Most researchers agree that tinnitus begins as a result of the brain trying to regain the ability to hear the sound frequencies it has lost by turning up the signals of neighboring frequencies. In the model proposed by Dr. Rauschecker and his colleagues, the critical place for determining whether or not these new hyperactive signals—the tinnitus—will eventually be perceived is in a place where the auditory and limbic systems interact.
Sensory information enters both the auditory and the limbic systems through the medial geniculate nucleus (MGN), a small oval mass that protrudes slightly from the underside of the thalamus, a large double-lobed structure buried beneath the cerebral cortex. Before the signal can travel on, however, it travels through another nearby structure called the thalamic reticular nucleus (TRN), which evaluates whether or not it should be passed on. “It works in everyday life,” says Dr. Rauschecker. “We have a lot of unwanted noises that we don’t want to pay attention to and that we want to filter out.” If it decides it’s an unwanted signal, the TRN feeds back the information to the MGN and the signal goes no further. It will not travel on to the auditory cortex.

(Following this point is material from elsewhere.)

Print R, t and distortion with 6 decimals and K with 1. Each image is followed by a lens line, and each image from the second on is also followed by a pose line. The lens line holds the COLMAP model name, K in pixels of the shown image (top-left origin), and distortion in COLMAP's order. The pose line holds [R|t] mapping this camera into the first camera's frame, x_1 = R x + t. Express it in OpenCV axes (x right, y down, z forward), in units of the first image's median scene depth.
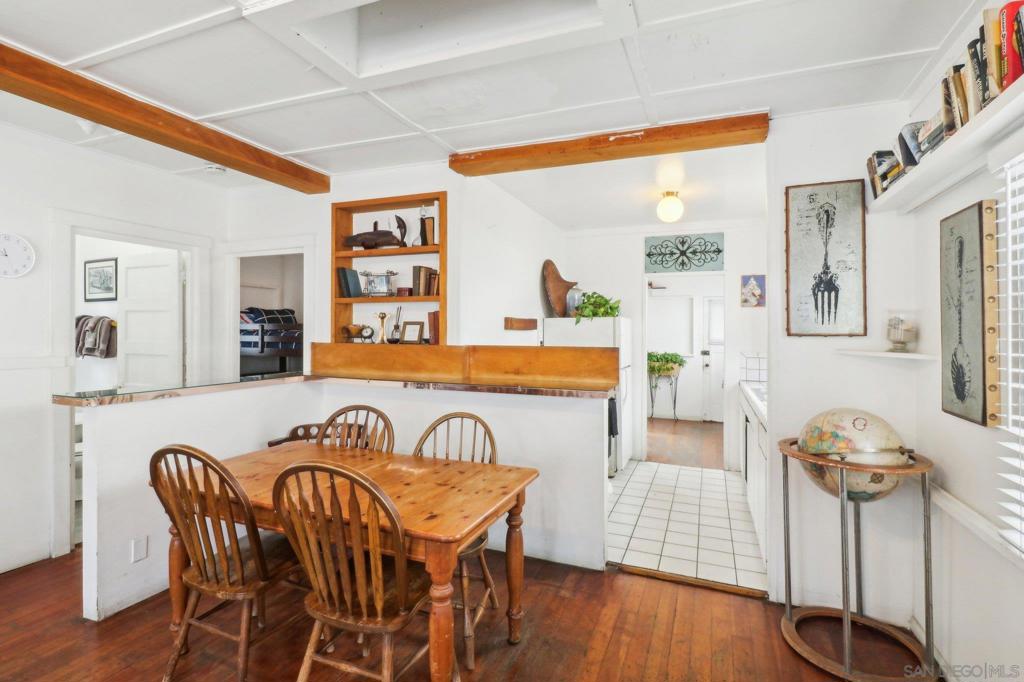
lens RADIAL K [[488.1, 0, 533.1], [0, 488.1, 328.5], [0, 0, 1]] dist [0.001583, -0.007945]
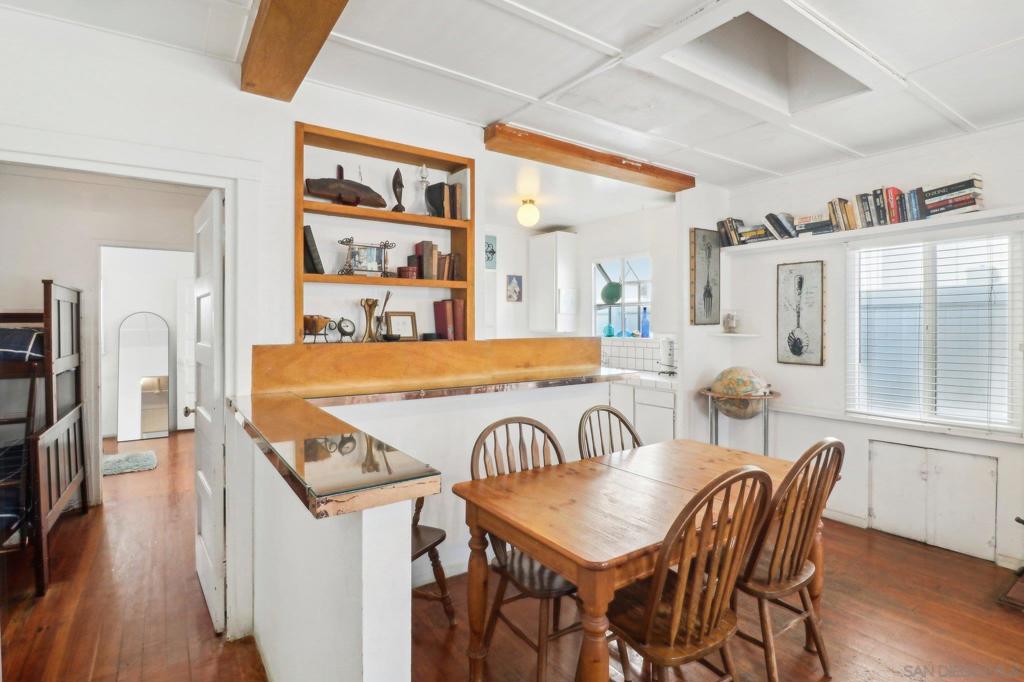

This is how, in a healthy limbic system, a tinnitus signal is stopped in its tracks. The question remains, then, what is happening in people who end up hearing the tinnitus signal? Dr. Rauschecker and his researchers think there is a clue in the loss of volume in the mPFCs of the people with tinnitus. This is a structure that projects into and activates the TRN. If the volume loss can be interpreted as a loss of neurons, then the mPFC won’t be doing its job effectively and neither will the TRN. This means it will be much less successful at suppressing unwanted signals and people will begin to hear ringing in their ears.

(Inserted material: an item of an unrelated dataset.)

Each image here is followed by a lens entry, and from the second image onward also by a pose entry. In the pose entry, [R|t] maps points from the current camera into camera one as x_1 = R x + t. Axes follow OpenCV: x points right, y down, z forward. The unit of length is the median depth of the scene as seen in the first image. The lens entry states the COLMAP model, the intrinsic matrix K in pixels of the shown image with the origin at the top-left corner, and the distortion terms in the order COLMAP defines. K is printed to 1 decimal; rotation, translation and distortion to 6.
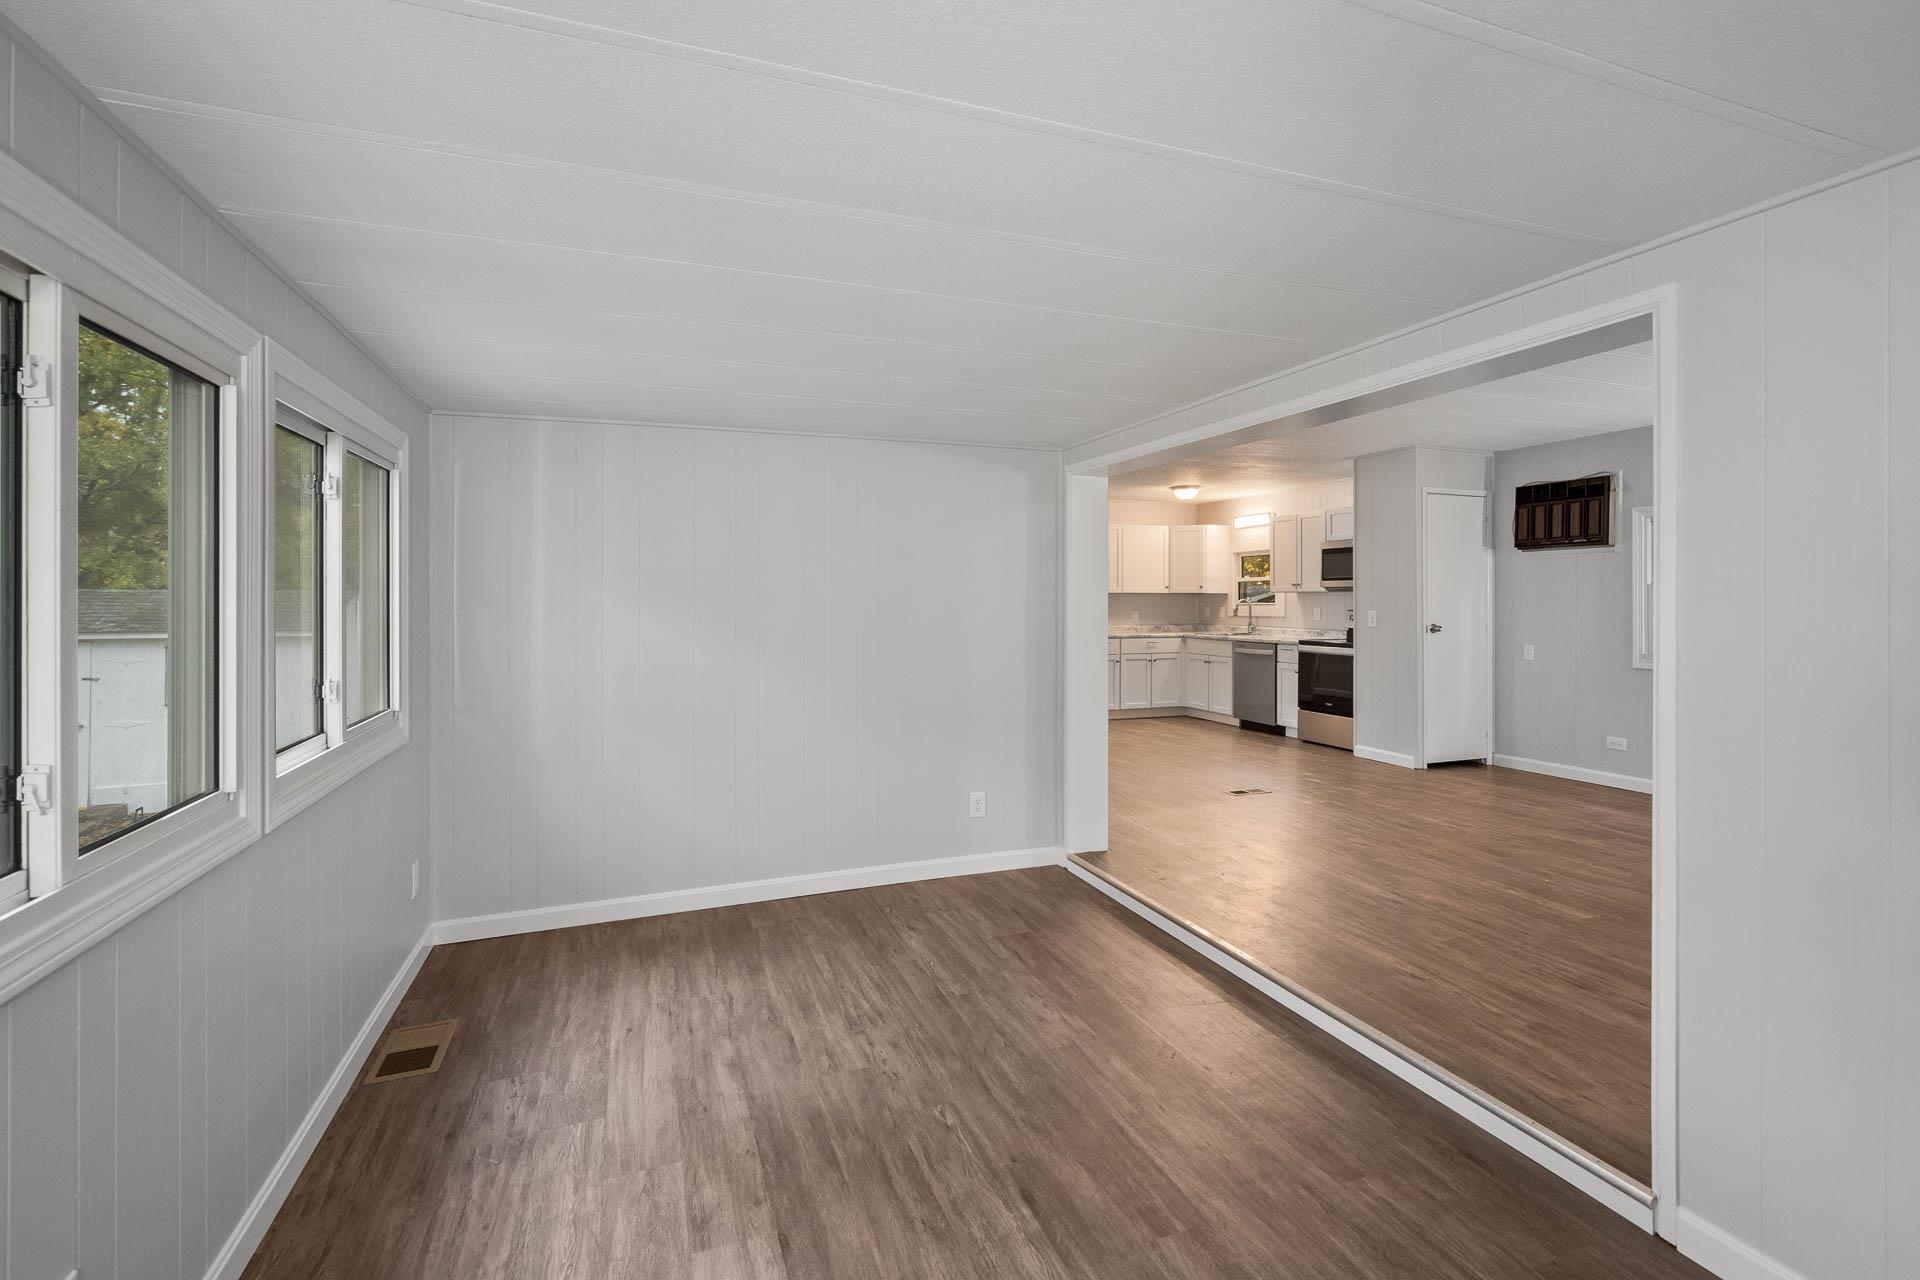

The ARRA funds supported additional imaging research that revealed hyperactivity in another limbic structure—the nucleus accumbens—that appears to be trying to make up for the loss of activity in other parts of the limbic system. It is one more piece of evidence to support the model that Dr. Rauschecker and his colleagues propose.

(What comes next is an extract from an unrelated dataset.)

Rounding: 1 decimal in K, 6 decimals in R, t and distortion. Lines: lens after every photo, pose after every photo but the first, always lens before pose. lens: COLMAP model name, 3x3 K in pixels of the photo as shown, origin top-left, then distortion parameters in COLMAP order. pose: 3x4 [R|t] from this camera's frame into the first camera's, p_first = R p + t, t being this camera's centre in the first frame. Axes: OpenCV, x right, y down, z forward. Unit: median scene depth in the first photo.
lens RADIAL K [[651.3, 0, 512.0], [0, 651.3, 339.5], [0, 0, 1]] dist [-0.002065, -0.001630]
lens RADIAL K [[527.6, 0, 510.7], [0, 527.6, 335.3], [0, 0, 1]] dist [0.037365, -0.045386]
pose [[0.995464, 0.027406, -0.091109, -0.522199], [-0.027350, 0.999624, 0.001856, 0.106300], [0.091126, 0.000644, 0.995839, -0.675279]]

Although these findings still aren’t able to definitively tell us how and why tinnitus happens to some people rather than others, they do give researchers a new set of places to explore where the tinnitus signal is processed in the brain and could potentially be stopped. Some people with hearing loss might develop tinnitus because of genetic variations in neurotransmitters that activate the limbic system, such as serotonin, which make them more vulnerable. The findings might also explain why the incidence of depression in people with tinnitus is more than twice the national average: the two conditions stem from malfunctions in the same areas of the brain. If so, commonly used anti-depressants that increase serotonin activity in limbic areas might be one way to ramp up the action in the centers that control the gating system and treat the accompanying depression as well.
“This is a great example of how ARRA funds have been used to accelerate research in an area that could provide great benefit to people who suffer from tinnitus,” says Roger Miller, Ph.D., a program director at the NIDCD. “It’s exactly how we were meant to use ARRA money for the public good.”